• **Instruction**:
Repeat all entries exactly.

• **Data excerpts**:
»»
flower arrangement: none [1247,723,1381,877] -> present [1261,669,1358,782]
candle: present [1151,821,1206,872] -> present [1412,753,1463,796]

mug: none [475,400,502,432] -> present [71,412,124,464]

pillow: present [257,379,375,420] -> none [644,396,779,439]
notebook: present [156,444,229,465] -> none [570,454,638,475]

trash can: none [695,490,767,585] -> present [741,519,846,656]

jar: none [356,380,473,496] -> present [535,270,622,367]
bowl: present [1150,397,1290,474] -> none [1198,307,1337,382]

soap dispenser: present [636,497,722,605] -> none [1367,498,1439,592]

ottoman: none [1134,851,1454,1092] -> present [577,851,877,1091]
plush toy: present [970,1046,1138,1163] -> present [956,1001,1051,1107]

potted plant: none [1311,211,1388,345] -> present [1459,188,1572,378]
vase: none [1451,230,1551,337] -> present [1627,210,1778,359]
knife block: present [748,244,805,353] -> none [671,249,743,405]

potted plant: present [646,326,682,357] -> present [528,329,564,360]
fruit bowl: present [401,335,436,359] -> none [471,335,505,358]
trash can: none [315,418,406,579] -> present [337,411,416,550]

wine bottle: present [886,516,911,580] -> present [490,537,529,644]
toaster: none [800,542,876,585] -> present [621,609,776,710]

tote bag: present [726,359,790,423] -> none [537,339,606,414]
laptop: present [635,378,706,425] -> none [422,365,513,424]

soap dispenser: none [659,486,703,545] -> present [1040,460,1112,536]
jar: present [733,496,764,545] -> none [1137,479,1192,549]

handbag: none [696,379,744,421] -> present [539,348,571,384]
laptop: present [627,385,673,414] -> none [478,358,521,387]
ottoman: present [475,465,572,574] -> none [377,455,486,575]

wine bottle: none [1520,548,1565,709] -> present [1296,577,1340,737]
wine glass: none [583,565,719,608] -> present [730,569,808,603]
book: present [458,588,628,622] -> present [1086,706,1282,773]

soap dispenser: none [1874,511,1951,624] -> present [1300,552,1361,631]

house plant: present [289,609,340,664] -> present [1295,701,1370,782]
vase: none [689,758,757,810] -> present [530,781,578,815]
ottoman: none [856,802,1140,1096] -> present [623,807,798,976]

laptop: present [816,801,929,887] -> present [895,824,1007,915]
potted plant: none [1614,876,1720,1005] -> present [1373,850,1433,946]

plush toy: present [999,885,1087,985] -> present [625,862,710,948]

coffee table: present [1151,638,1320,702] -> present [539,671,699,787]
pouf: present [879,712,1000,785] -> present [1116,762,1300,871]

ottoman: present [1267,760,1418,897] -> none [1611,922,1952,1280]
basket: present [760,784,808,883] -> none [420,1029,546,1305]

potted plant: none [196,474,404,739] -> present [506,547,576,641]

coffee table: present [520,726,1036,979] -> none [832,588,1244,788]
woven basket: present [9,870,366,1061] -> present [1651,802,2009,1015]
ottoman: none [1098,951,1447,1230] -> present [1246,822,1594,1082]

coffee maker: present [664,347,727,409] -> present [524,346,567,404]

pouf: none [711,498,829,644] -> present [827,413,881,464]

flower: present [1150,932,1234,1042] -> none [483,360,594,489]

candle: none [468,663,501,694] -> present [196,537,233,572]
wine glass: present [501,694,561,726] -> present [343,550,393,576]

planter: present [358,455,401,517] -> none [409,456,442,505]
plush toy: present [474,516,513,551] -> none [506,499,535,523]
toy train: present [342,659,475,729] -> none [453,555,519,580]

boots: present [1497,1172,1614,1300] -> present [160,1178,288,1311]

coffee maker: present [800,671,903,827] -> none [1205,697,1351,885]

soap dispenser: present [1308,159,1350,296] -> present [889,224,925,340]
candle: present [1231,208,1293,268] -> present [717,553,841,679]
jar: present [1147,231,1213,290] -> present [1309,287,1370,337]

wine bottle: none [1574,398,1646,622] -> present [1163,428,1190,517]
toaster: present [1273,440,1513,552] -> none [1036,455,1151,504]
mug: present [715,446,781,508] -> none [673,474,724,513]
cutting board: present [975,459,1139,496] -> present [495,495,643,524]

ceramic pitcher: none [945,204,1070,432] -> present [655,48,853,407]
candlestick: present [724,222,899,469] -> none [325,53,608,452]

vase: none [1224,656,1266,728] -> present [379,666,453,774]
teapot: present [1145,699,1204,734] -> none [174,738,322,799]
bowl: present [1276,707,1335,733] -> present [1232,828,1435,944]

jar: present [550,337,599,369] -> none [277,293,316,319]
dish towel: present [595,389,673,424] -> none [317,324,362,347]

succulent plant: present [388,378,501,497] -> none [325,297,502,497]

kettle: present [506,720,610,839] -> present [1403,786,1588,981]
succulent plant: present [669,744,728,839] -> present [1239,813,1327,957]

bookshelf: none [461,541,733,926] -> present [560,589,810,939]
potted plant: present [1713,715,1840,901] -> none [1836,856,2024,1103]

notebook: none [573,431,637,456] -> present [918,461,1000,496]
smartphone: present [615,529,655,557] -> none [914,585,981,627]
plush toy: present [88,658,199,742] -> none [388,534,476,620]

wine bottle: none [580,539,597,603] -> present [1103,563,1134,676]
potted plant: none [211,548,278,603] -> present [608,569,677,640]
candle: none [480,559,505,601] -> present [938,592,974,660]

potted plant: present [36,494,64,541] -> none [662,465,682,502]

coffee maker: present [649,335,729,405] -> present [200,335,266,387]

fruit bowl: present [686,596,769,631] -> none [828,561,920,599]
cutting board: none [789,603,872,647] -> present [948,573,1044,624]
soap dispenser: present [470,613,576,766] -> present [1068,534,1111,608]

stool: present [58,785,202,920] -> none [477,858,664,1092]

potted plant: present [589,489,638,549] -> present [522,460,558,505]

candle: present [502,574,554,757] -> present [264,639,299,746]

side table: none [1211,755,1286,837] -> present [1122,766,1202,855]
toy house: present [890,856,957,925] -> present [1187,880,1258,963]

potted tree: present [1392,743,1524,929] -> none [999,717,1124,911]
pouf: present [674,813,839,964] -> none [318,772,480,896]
««
• **Result of this task**:
flower arrangement: none [1247,723,1381,877] -> present [1261,669,1358,782]
candle: present [1151,821,1206,872] -> present [1412,753,1463,796]

mug: none [475,400,502,432] -> present [71,412,124,464]

pillow: present [257,379,375,420] -> none [644,396,779,439]
notebook: present [156,444,229,465] -> none [570,454,638,475]

trash can: none [695,490,767,585] -> present [741,519,846,656]

jar: none [356,380,473,496] -> present [535,270,622,367]
bowl: present [1150,397,1290,474] -> none [1198,307,1337,382]

soap dispenser: present [636,497,722,605] -> none [1367,498,1439,592]

ottoman: none [1134,851,1454,1092] -> present [577,851,877,1091]
plush toy: present [970,1046,1138,1163] -> present [956,1001,1051,1107]

potted plant: none [1311,211,1388,345] -> present [1459,188,1572,378]
vase: none [1451,230,1551,337] -> present [1627,210,1778,359]
knife block: present [748,244,805,353] -> none [671,249,743,405]

potted plant: present [646,326,682,357] -> present [528,329,564,360]
fruit bowl: present [401,335,436,359] -> none [471,335,505,358]
trash can: none [315,418,406,579] -> present [337,411,416,550]

wine bottle: present [886,516,911,580] -> present [490,537,529,644]
toaster: none [800,542,876,585] -> present [621,609,776,710]

tote bag: present [726,359,790,423] -> none [537,339,606,414]
laptop: present [635,378,706,425] -> none [422,365,513,424]

soap dispenser: none [659,486,703,545] -> present [1040,460,1112,536]
jar: present [733,496,764,545] -> none [1137,479,1192,549]

handbag: none [696,379,744,421] -> present [539,348,571,384]
laptop: present [627,385,673,414] -> none [478,358,521,387]
ottoman: present [475,465,572,574] -> none [377,455,486,575]

wine bottle: none [1520,548,1565,709] -> present [1296,577,1340,737]
wine glass: none [583,565,719,608] -> present [730,569,808,603]
book: present [458,588,628,622] -> present [1086,706,1282,773]

soap dispenser: none [1874,511,1951,624] -> present [1300,552,1361,631]

house plant: present [289,609,340,664] -> present [1295,701,1370,782]
vase: none [689,758,757,810] -> present [530,781,578,815]
ottoman: none [856,802,1140,1096] -> present [623,807,798,976]

laptop: present [816,801,929,887] -> present [895,824,1007,915]
potted plant: none [1614,876,1720,1005] -> present [1373,850,1433,946]

plush toy: present [999,885,1087,985] -> present [625,862,710,948]

coffee table: present [1151,638,1320,702] -> present [539,671,699,787]
pouf: present [879,712,1000,785] -> present [1116,762,1300,871]

ottoman: present [1267,760,1418,897] -> none [1611,922,1952,1280]
basket: present [760,784,808,883] -> none [420,1029,546,1305]

potted plant: none [196,474,404,739] -> present [506,547,576,641]

coffee table: present [520,726,1036,979] -> none [832,588,1244,788]
woven basket: present [9,870,366,1061] -> present [1651,802,2009,1015]
ottoman: none [1098,951,1447,1230] -> present [1246,822,1594,1082]

coffee maker: present [664,347,727,409] -> present [524,346,567,404]

pouf: none [711,498,829,644] -> present [827,413,881,464]

flower: present [1150,932,1234,1042] -> none [483,360,594,489]

candle: none [468,663,501,694] -> present [196,537,233,572]
wine glass: present [501,694,561,726] -> present [343,550,393,576]

planter: present [358,455,401,517] -> none [409,456,442,505]
plush toy: present [474,516,513,551] -> none [506,499,535,523]
toy train: present [342,659,475,729] -> none [453,555,519,580]

boots: present [1497,1172,1614,1300] -> present [160,1178,288,1311]

coffee maker: present [800,671,903,827] -> none [1205,697,1351,885]

soap dispenser: present [1308,159,1350,296] -> present [889,224,925,340]
candle: present [1231,208,1293,268] -> present [717,553,841,679]
jar: present [1147,231,1213,290] -> present [1309,287,1370,337]

wine bottle: none [1574,398,1646,622] -> present [1163,428,1190,517]
toaster: present [1273,440,1513,552] -> none [1036,455,1151,504]
mug: present [715,446,781,508] -> none [673,474,724,513]
cutting board: present [975,459,1139,496] -> present [495,495,643,524]

ceramic pitcher: none [945,204,1070,432] -> present [655,48,853,407]
candlestick: present [724,222,899,469] -> none [325,53,608,452]

vase: none [1224,656,1266,728] -> present [379,666,453,774]
teapot: present [1145,699,1204,734] -> none [174,738,322,799]
bowl: present [1276,707,1335,733] -> present [1232,828,1435,944]

jar: present [550,337,599,369] -> none [277,293,316,319]
dish towel: present [595,389,673,424] -> none [317,324,362,347]

succulent plant: present [388,378,501,497] -> none [325,297,502,497]

kettle: present [506,720,610,839] -> present [1403,786,1588,981]
succulent plant: present [669,744,728,839] -> present [1239,813,1327,957]

bookshelf: none [461,541,733,926] -> present [560,589,810,939]
potted plant: present [1713,715,1840,901] -> none [1836,856,2024,1103]

notebook: none [573,431,637,456] -> present [918,461,1000,496]
smartphone: present [615,529,655,557] -> none [914,585,981,627]
plush toy: present [88,658,199,742] -> none [388,534,476,620]

wine bottle: none [580,539,597,603] -> present [1103,563,1134,676]
potted plant: none [211,548,278,603] -> present [608,569,677,640]
candle: none [480,559,505,601] -> present [938,592,974,660]

potted plant: present [36,494,64,541] -> none [662,465,682,502]

coffee maker: present [649,335,729,405] -> present [200,335,266,387]

fruit bowl: present [686,596,769,631] -> none [828,561,920,599]
cutting board: none [789,603,872,647] -> present [948,573,1044,624]
soap dispenser: present [470,613,576,766] -> present [1068,534,1111,608]

stool: present [58,785,202,920] -> none [477,858,664,1092]

potted plant: present [589,489,638,549] -> present [522,460,558,505]

candle: present [502,574,554,757] -> present [264,639,299,746]

side table: none [1211,755,1286,837] -> present [1122,766,1202,855]
toy house: present [890,856,957,925] -> present [1187,880,1258,963]

potted tree: present [1392,743,1524,929] -> none [999,717,1124,911]
pouf: present [674,813,839,964] -> none [318,772,480,896]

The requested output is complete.